I'm not sure we could measure this difference. It seems very likely to me that consciousness evolved before, say, language and complex agency. But complex language and complex agency might not require consciousness, and may capture all of the benefits that would be captured by consciousness, so consciousness wouldn't result in greater performance.

However, it could be that

  1. humans do not consistently have complex language and complex agency, and humans with agency are fallible as agents, so consciousness in most humans is still useful to us as a species (or to our genes),
  2. building complex language and complex agency on top of consciousness is the locally cheapest way to build them, so consciousness would still be useful to us, or
  3. we reached a local maximum in terms of genetic fitness, or evolutionary pressures are too weak on us now, and it's not really possible to evolve away consciousness while preserving complex language and complex agency.

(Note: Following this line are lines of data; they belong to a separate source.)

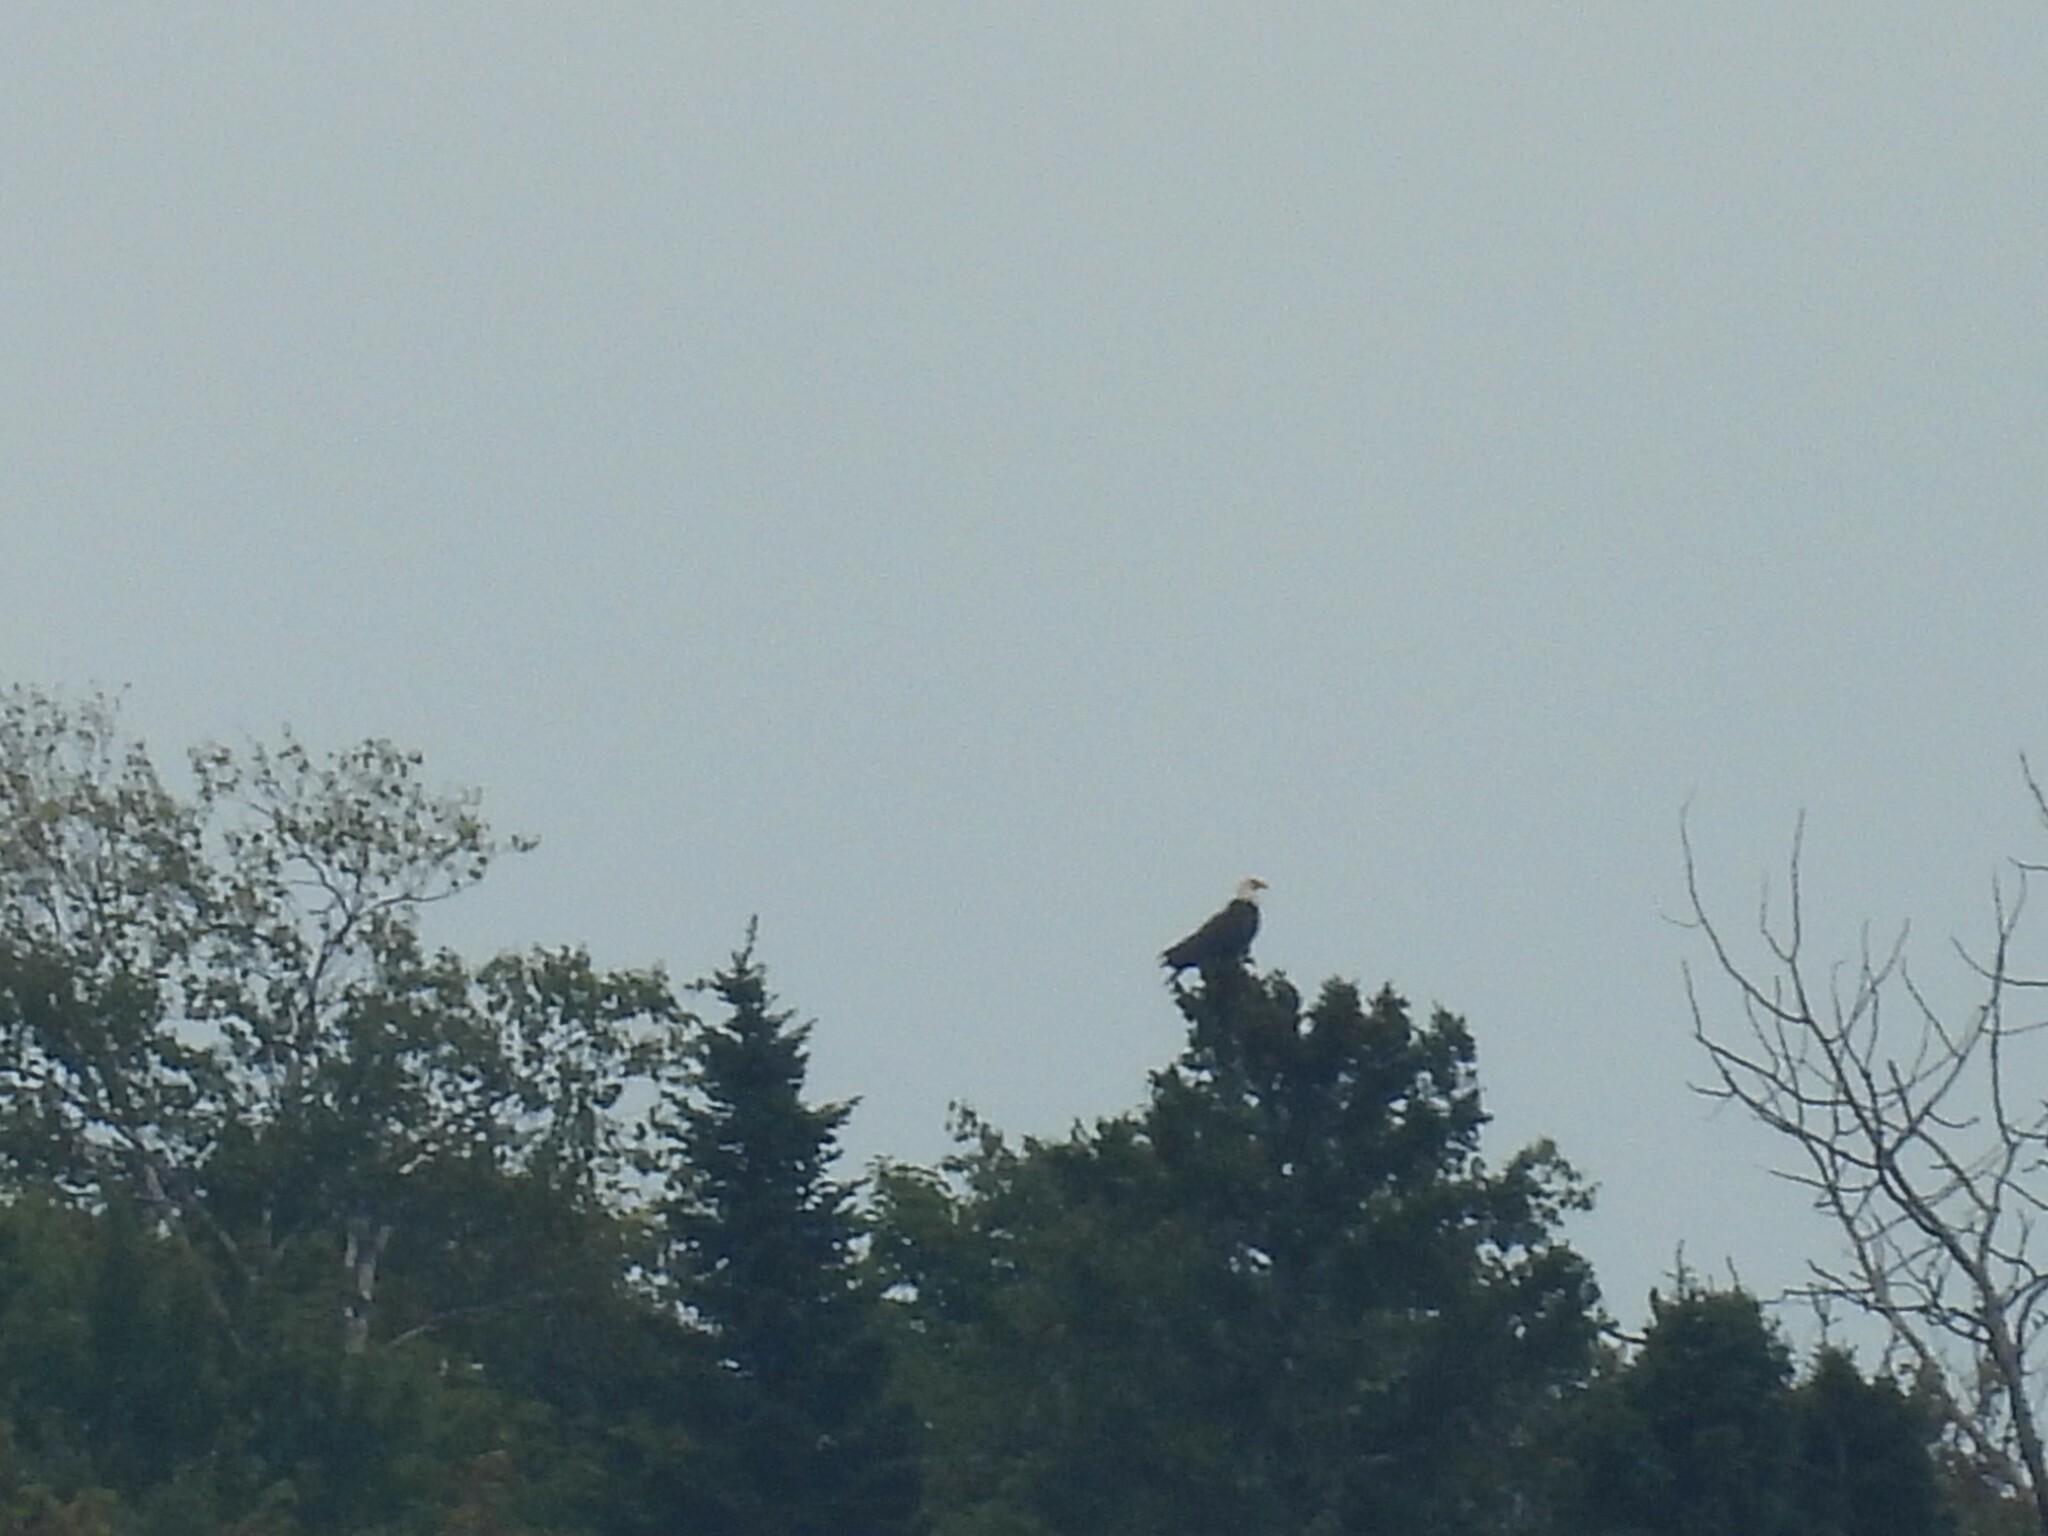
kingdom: Animalia
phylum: Chordata
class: Aves
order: Accipitriformes
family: Accipitridae
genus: Haliaeetus
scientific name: Haliaeetus leucocephalus
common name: Bald eagle
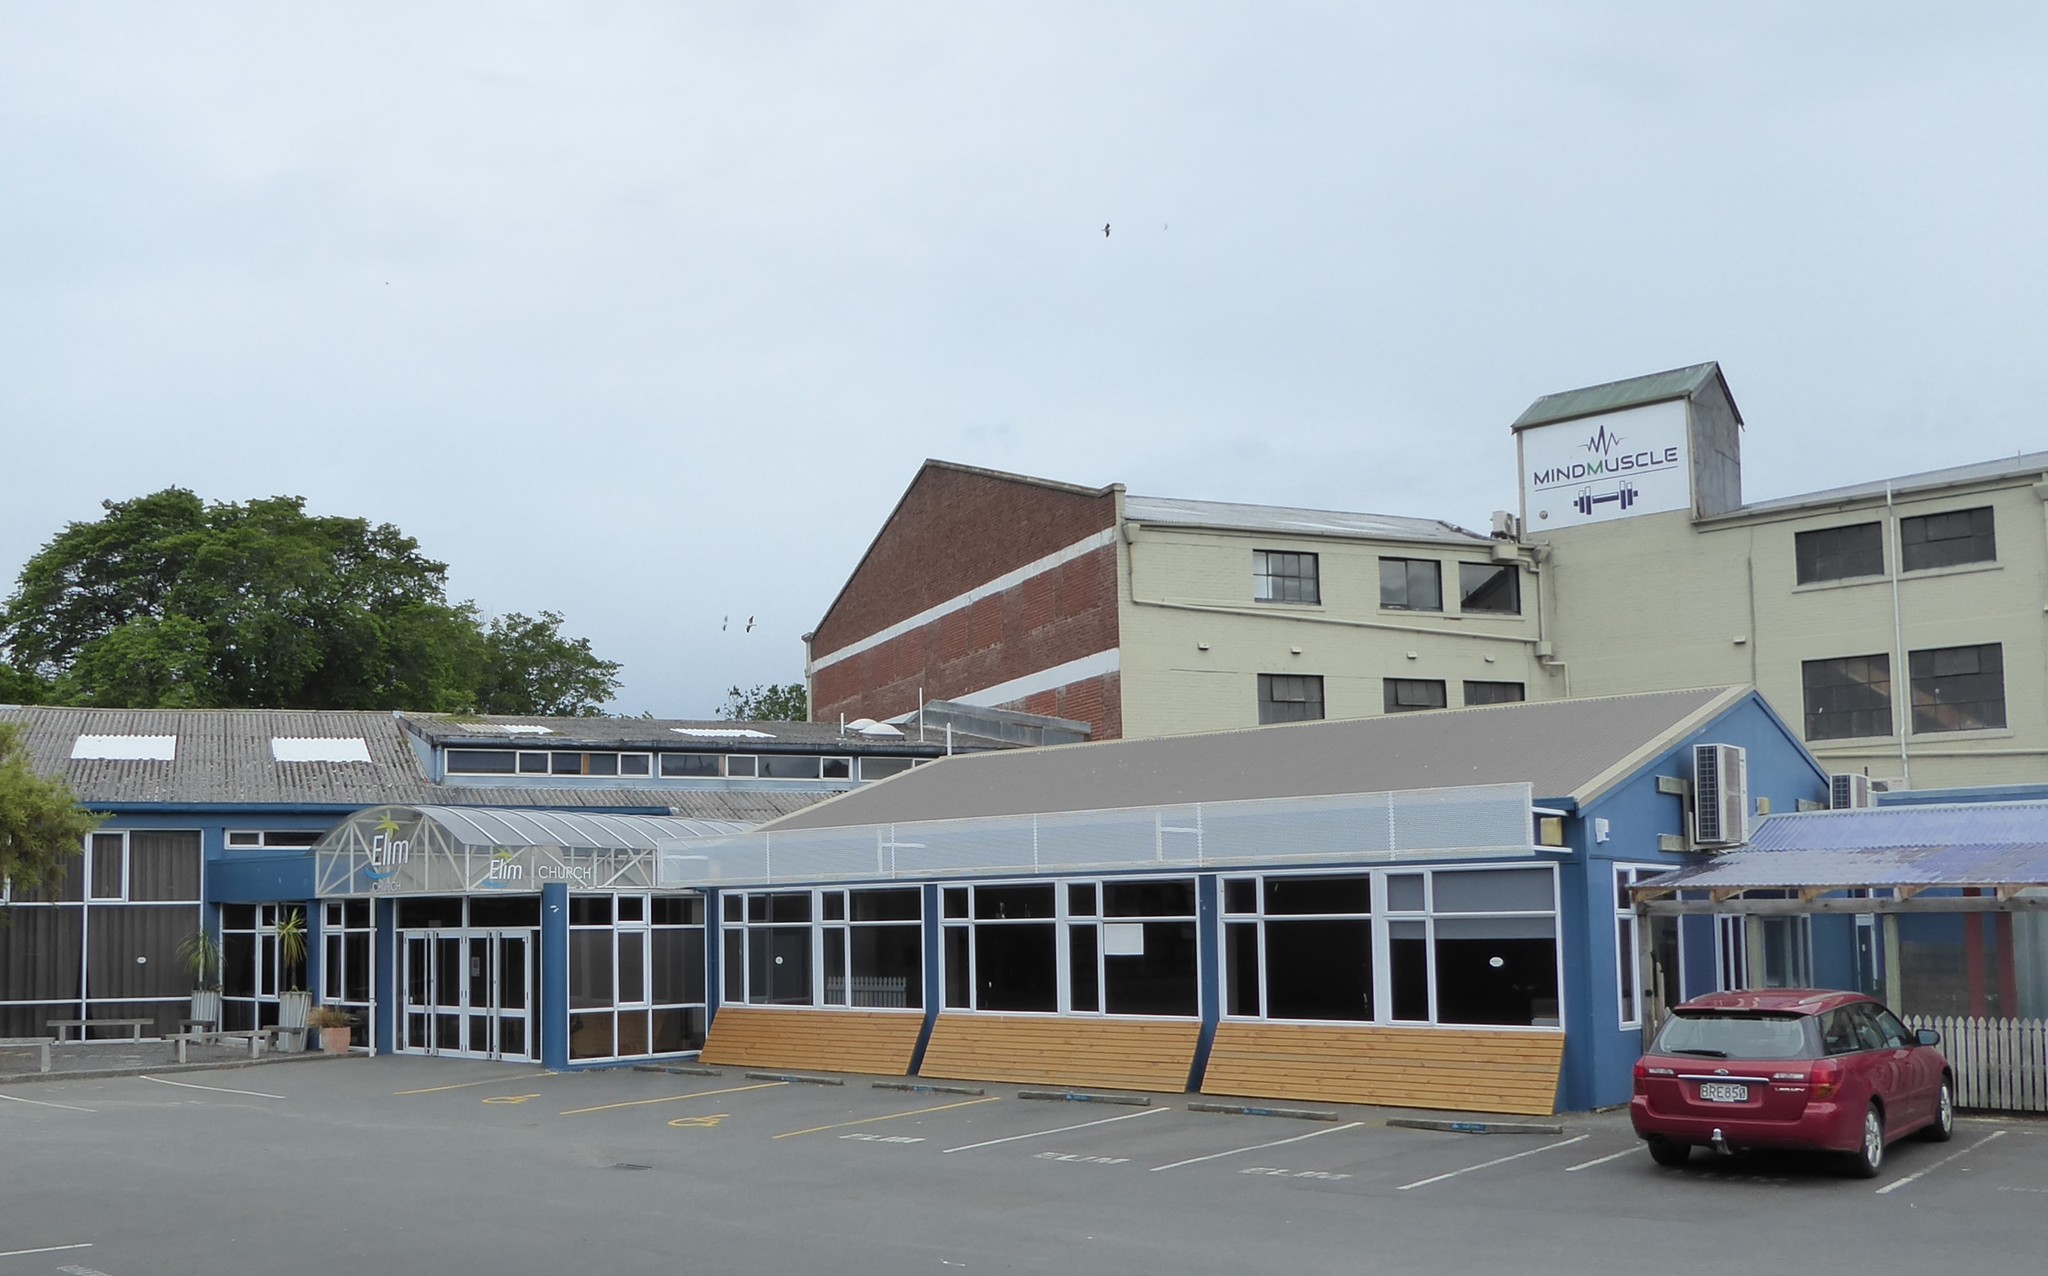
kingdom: Animalia
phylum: Chordata
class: Aves
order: Charadriiformes
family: Laridae
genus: Larus
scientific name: Larus dominicanus
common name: Kelp gull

So consciousness isn't useful to us, but can't be practically gotten rid of without loss in fitness.

 

Some other possibilities:

  1. The adaptive value of consciousness is really just to give us certain motivations, e.g. finding our internal processing mysterious, nonphysical or interesting makes it seem special to us, and this makes us
    1. value sensations for their own sake, so seek sensations and engage in sensory play, which may help us learn more about ourselves or the world (according to Nicholas Humphrey, as discussed here, here and here),
    2. value our lives more and work harder to prevent early death, and/or
    3. develop spiritual or moral beliefs and adaptive associated practices,
  2. Consciousness is just the illusion of the phenomenality of what's introspectively accessible to us. Furthermore, we might incorrectly believe in its phenomenality just because of the fact that much of the processing we have introspective access to is wired in and its causes are not introspectively accessible, but instead cognitively impenetrable. The full illusion could be a special case of humans incorrectly using supernatural explanations for unexplained but interesting and subjectively important or profound phenomena.

I would remove that last paragraph. It doesn't add to your point and gives the impression that you might have a specific agenda.

I removed it. I don't have an agenda; I just included it because it changed my priors on the mechanism for human consciousness. So that subsequently affected my prior for whether or not AI could be conscious. 

To consciously take in an information, you don't have to store any bits - you only have to map the correct input to the correct output. (By logical necessity, any transformation that preserves the input/output relationship preserves consciousness.)